**ASSIGNMENT:**
Find all lines with the word "center" in the material, then copy them.

**DATASET RECORDS:**
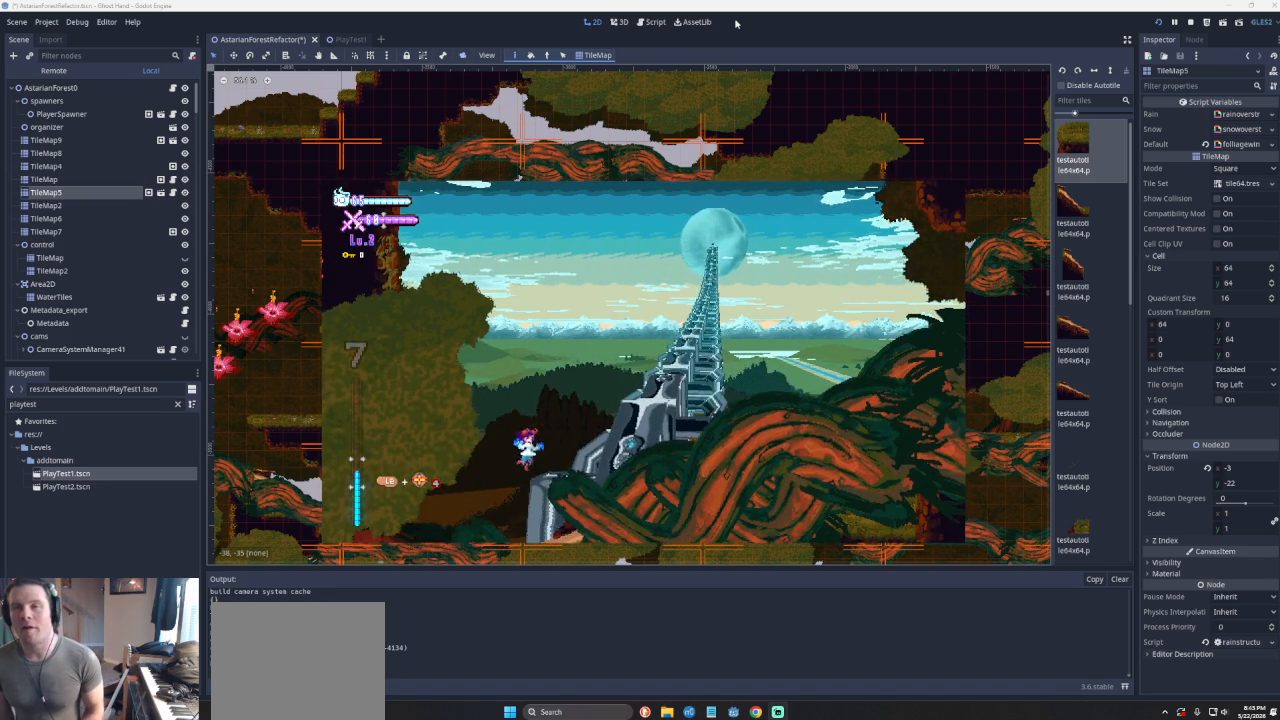
{"buttons": ["CROSS"], "left_stick": "right", "events": [[500, "CROSS", "down"]]}
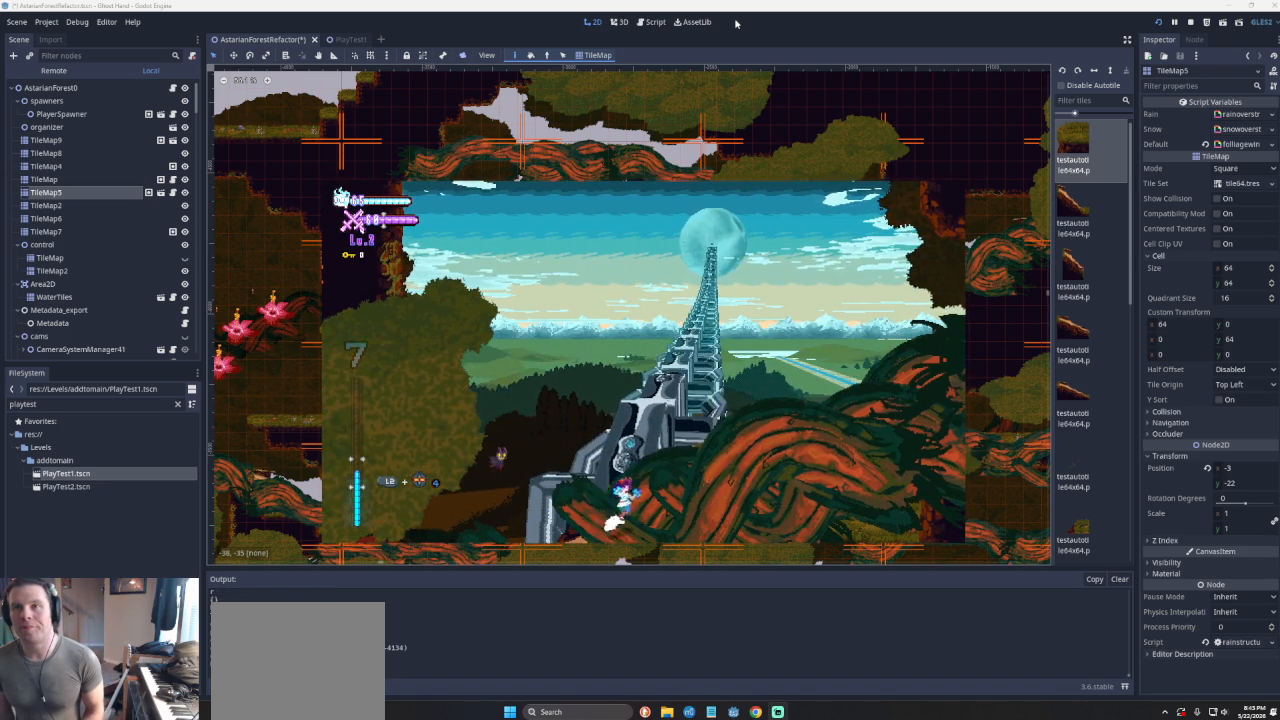
{"buttons": ["CROSS"], "left_stick": "right", "events": [[200, "CROSS", "up"], [333, "CROSS", "down"]]}
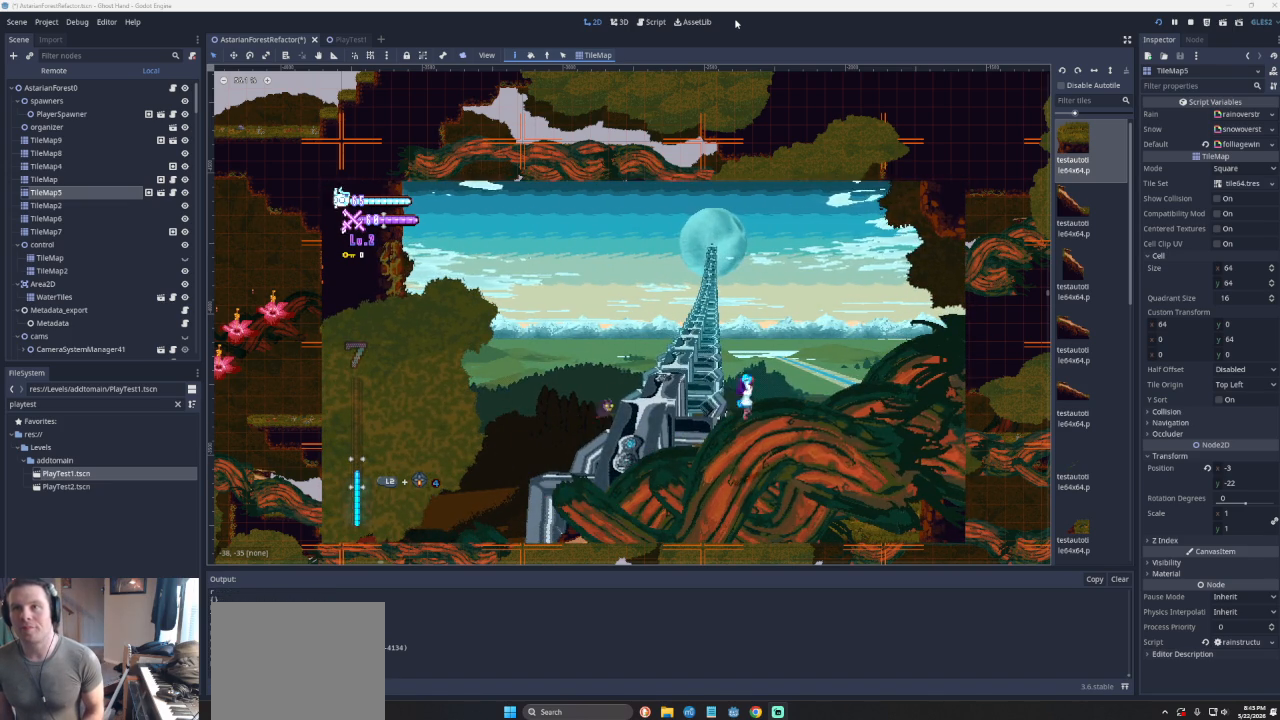
{"buttons": [], "left_stick": "right", "events": [[200, "CROSS", "up"]]}
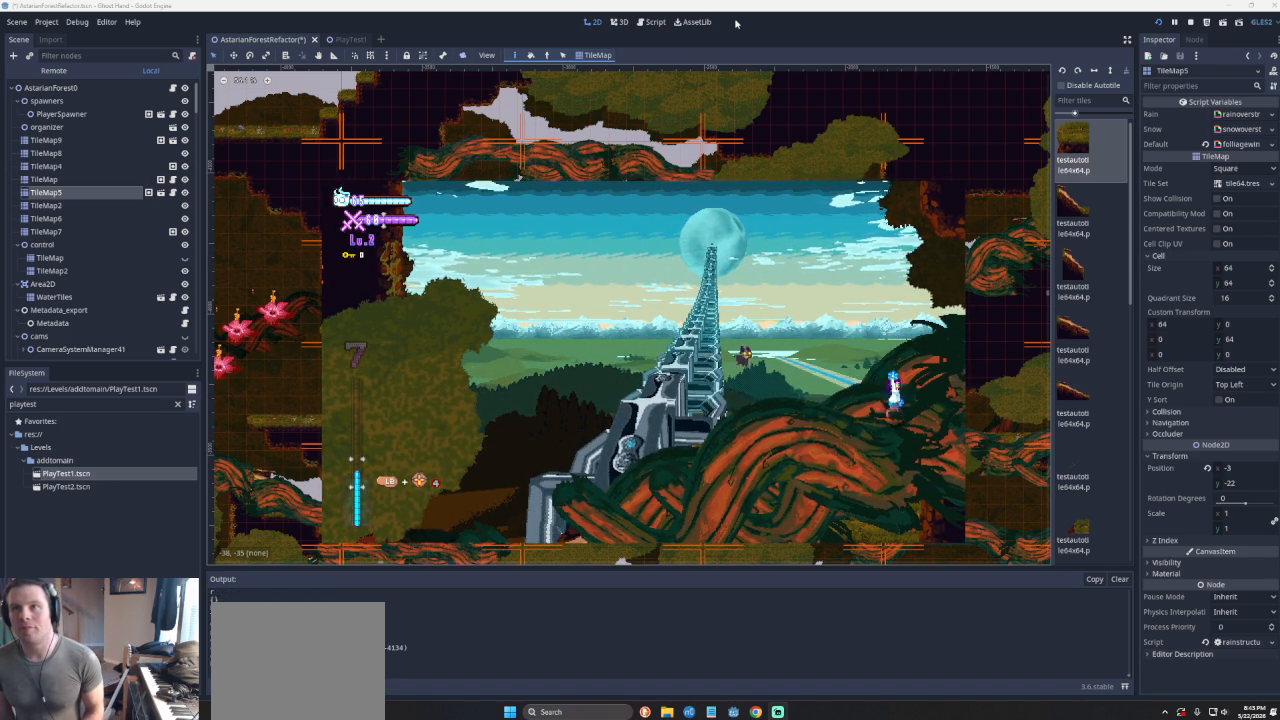
{"buttons": [], "left_stick": "right", "events": [[100, "left_stick", "center"], [267, "left_stick", "right"]]}
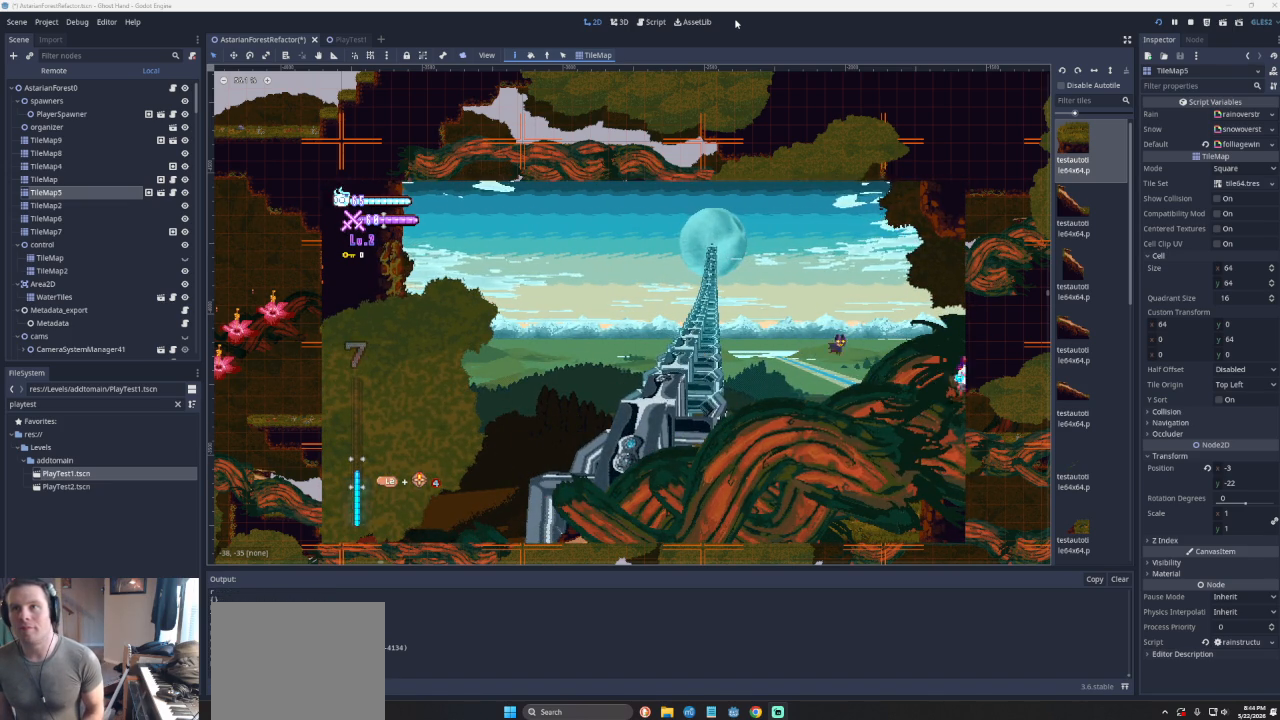
{"buttons": [], "left_stick": "right", "events": []}
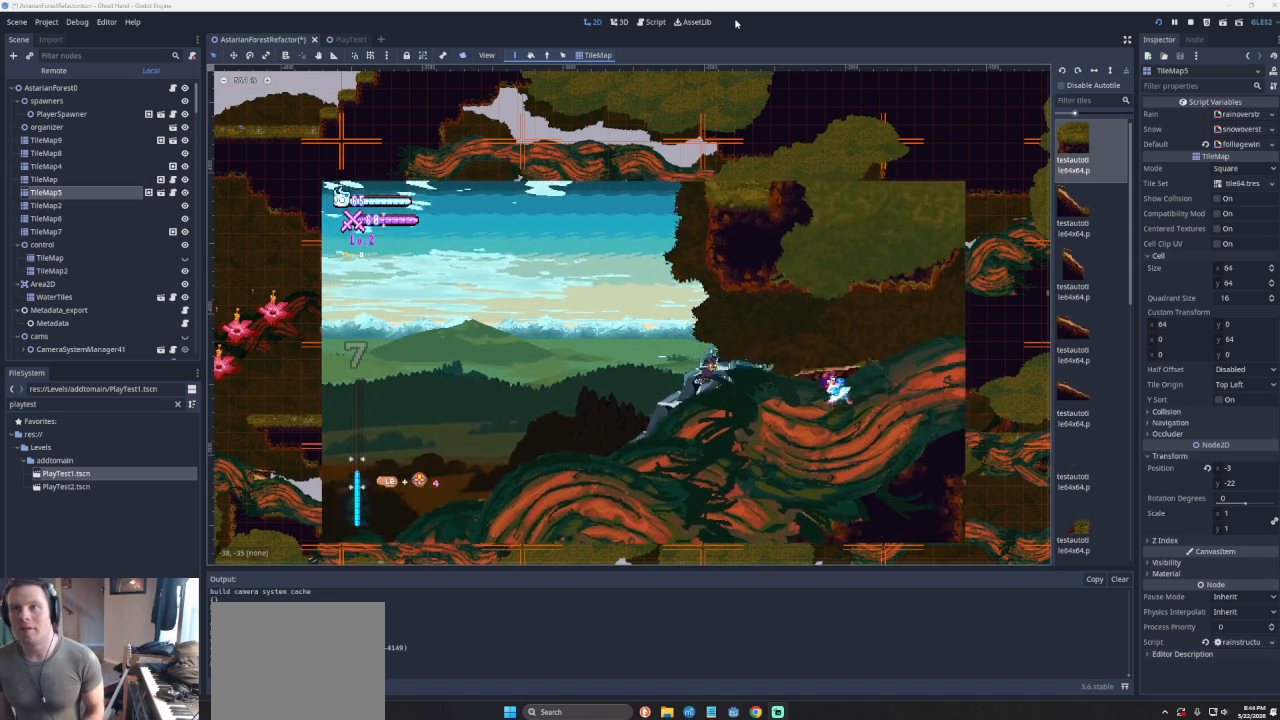
{"buttons": [], "left_stick": "right", "events": [[67, "left_stick", "center"], [333, "left_stick", "right"]]}
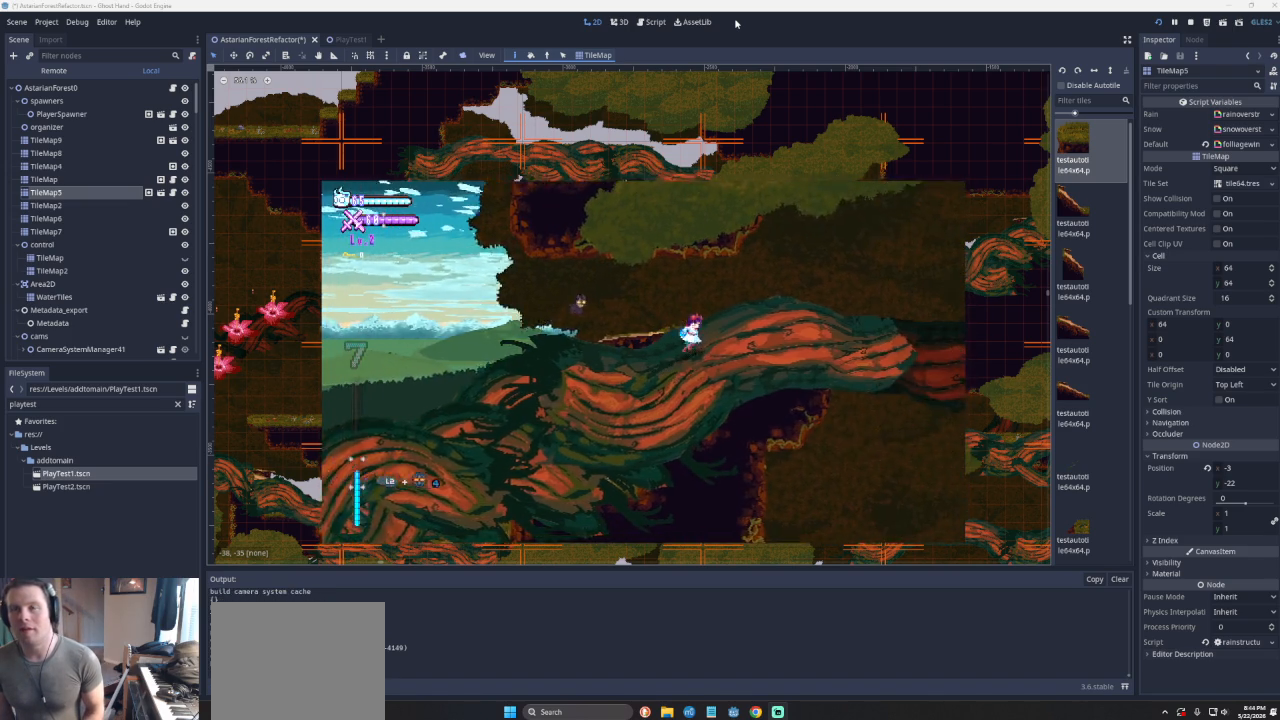
{"buttons": [], "left_stick": "right", "events": []}
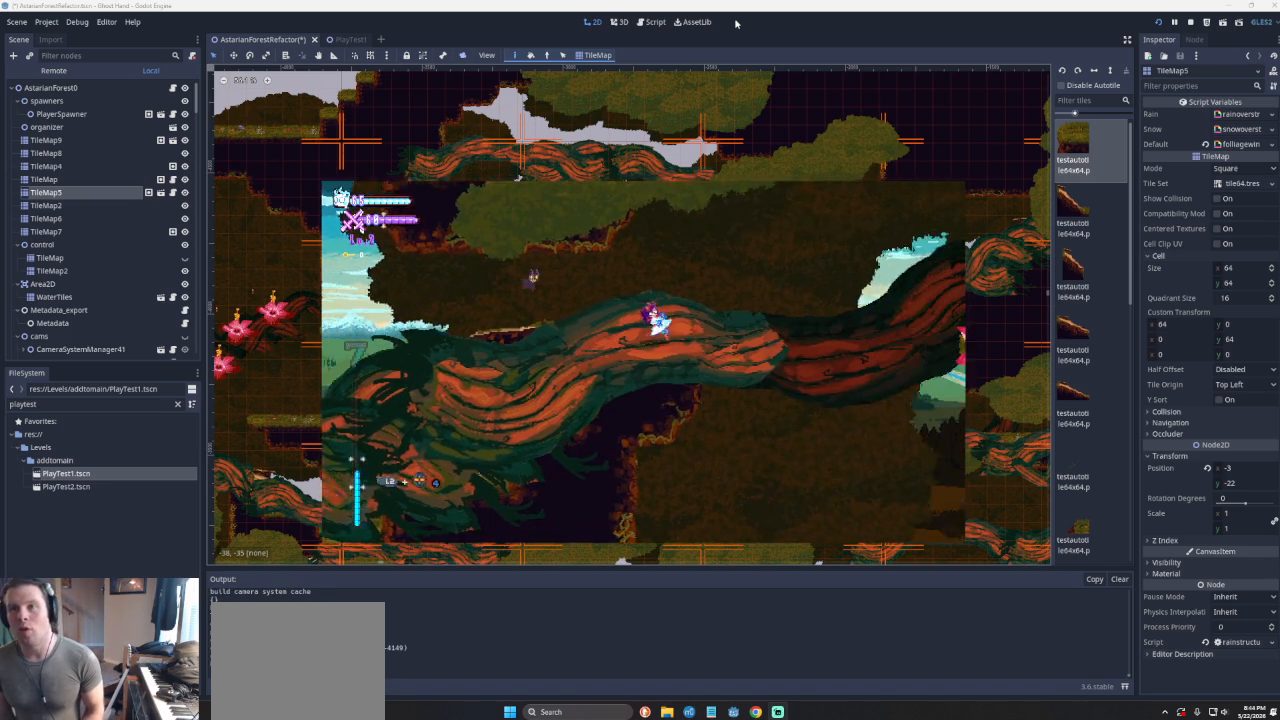
{"buttons": ["CROSS"], "left_stick": "right", "events": [[267, "CROSS", "down"]]}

**EXERCISE RESULT:**
{"buttons": [], "left_stick": "right", "events": [[100, "left_stick", "center"], [267, "left_stick", "right"]]}
{"buttons": [], "left_stick": "right", "events": [[67, "left_stick", "center"], [333, "left_stick", "right"]]}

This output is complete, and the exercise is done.